The parishioner offered a very generous sum to cover the cost and requested that we aim to select a design, with congregational input, by the end of April. The arts committee was given the project and Jen Jow volunteered to manage the process. Because of the short timeline we have had limited success in identifying artists and therefore could provide only a relatively narrow range of choices up to now.

Can you hear the Gospel in this story? A beautiful, generous, sacrificial gift is offered out of love for Jesus. He receives it with grace. Perhaps you can imagine other voices, asking why the money couldn’t be used for outreach or complaining that the gift isn’t needed or isn’t appropriate. When Mary interrupts the dinner party with this extravagant gift of love, prompted by her sense that death is near, the disciples shy away from that grim reality and focus instead on the stuff of the gift. Judas, representing the disciples and perhaps us, tries to steer the conversation to a question of practicalities instead of acknowledging the fear and grief that they are all experiencing. Jesus is going to die when they reach Jerusalem. They all know it but nobody wants to talk about it. The outpouring of love and grief represented by the gift makes them too uncomfortable.

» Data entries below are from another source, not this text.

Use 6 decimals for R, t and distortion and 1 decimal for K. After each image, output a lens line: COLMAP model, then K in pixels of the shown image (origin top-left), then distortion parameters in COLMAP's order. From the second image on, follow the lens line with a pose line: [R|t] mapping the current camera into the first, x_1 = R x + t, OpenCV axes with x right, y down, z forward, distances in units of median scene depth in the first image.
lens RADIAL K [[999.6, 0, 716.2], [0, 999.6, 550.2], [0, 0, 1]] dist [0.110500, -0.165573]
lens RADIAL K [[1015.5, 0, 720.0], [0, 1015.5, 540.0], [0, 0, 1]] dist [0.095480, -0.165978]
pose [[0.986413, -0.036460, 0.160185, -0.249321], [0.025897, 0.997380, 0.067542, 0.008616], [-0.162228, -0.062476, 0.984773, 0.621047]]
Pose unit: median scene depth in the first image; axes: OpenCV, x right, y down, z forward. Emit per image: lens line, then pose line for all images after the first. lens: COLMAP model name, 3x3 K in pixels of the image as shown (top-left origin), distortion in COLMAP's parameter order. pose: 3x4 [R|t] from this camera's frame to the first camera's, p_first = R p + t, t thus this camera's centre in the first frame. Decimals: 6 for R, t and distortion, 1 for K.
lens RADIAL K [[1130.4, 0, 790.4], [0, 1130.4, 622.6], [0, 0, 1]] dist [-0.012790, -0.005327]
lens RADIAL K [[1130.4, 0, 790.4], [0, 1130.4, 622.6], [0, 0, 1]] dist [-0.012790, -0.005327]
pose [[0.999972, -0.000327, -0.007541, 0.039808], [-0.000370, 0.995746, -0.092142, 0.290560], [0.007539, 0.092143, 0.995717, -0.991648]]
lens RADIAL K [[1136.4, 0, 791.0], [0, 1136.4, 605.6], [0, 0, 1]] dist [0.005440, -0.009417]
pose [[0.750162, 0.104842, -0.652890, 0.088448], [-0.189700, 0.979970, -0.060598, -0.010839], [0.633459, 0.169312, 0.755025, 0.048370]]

The ironic thing about our own discomfort around these issues is that our Christian faith rests on the reality of a love that exceeds all our understanding and a death that is too horrible to imagine. Every time we celebrate the Eucharist we re-enact the story of Jesus’s suffering and we receive his gift of love in the sacrament of Communion. “This is my body”: is there any statement that is more intimate, more redolent of both suffering and love, than these words that accompany our acceptance of a gift we didn’t ask for and don’t deserve? What is the appropriate response to this gift? Surely it is deep, heartfelt gratitude and a renewed intention to share with others the love we have received.

Each of us has our own way of demonstrating love. Mary chose expensive oil. Martha, her sister, chose to give a square meal and a comfortable refuge. My father-in-law used to show his love with produce. When we visited him in England he would welcome us with a meal including every vegetable he could lay his hands on, sometimes 7 or 8. We joked that the more vegetables on the table, the happier he was to see us.

Jesus shows his love for us when he offers his own self to us. It’s a gift with no strings attached, a true gift. It’s more than we deserve, maybe more than we want. But the depth of generosity expressed in this gift is what prompts us in turn to be generous: generous in forgiveness, generous in friendship, generous in serving the poor.

The Gospel writer tells us that the house was filled with the fragrance of Mary’s gift. When love is shared extravagantly, unselfconsciously, it fills a house, or a church, or a community like an exquisite perfume.

Judas is deficient in his ability to smell the fragrance. He is unable to perceive the beauty of Mary’s act. He has shut himself off from love, and John makes sure we know what that means, in his parenthetical reference to the betrayal. Jesus’s teaching puts the gift in perspective. We can help the poor any time. You can make your own contribution to the food bank or the Red Cross. You can take some of the snack bags our youth made recently and put them behind the driver’s seat of your car, and when you are stopped at the traffic light and someone is holding a sign that says “Hungry”, you can seize the moment, grab a bag, and hand it over.

The poor are always with us and we always have opportunities to help. But sometimes we just need to show our love of God, generously, extravagantly, even embarrassingly, because only with such gestures can we even come close to honoring the depth of the divine love that we receive every day of our lives.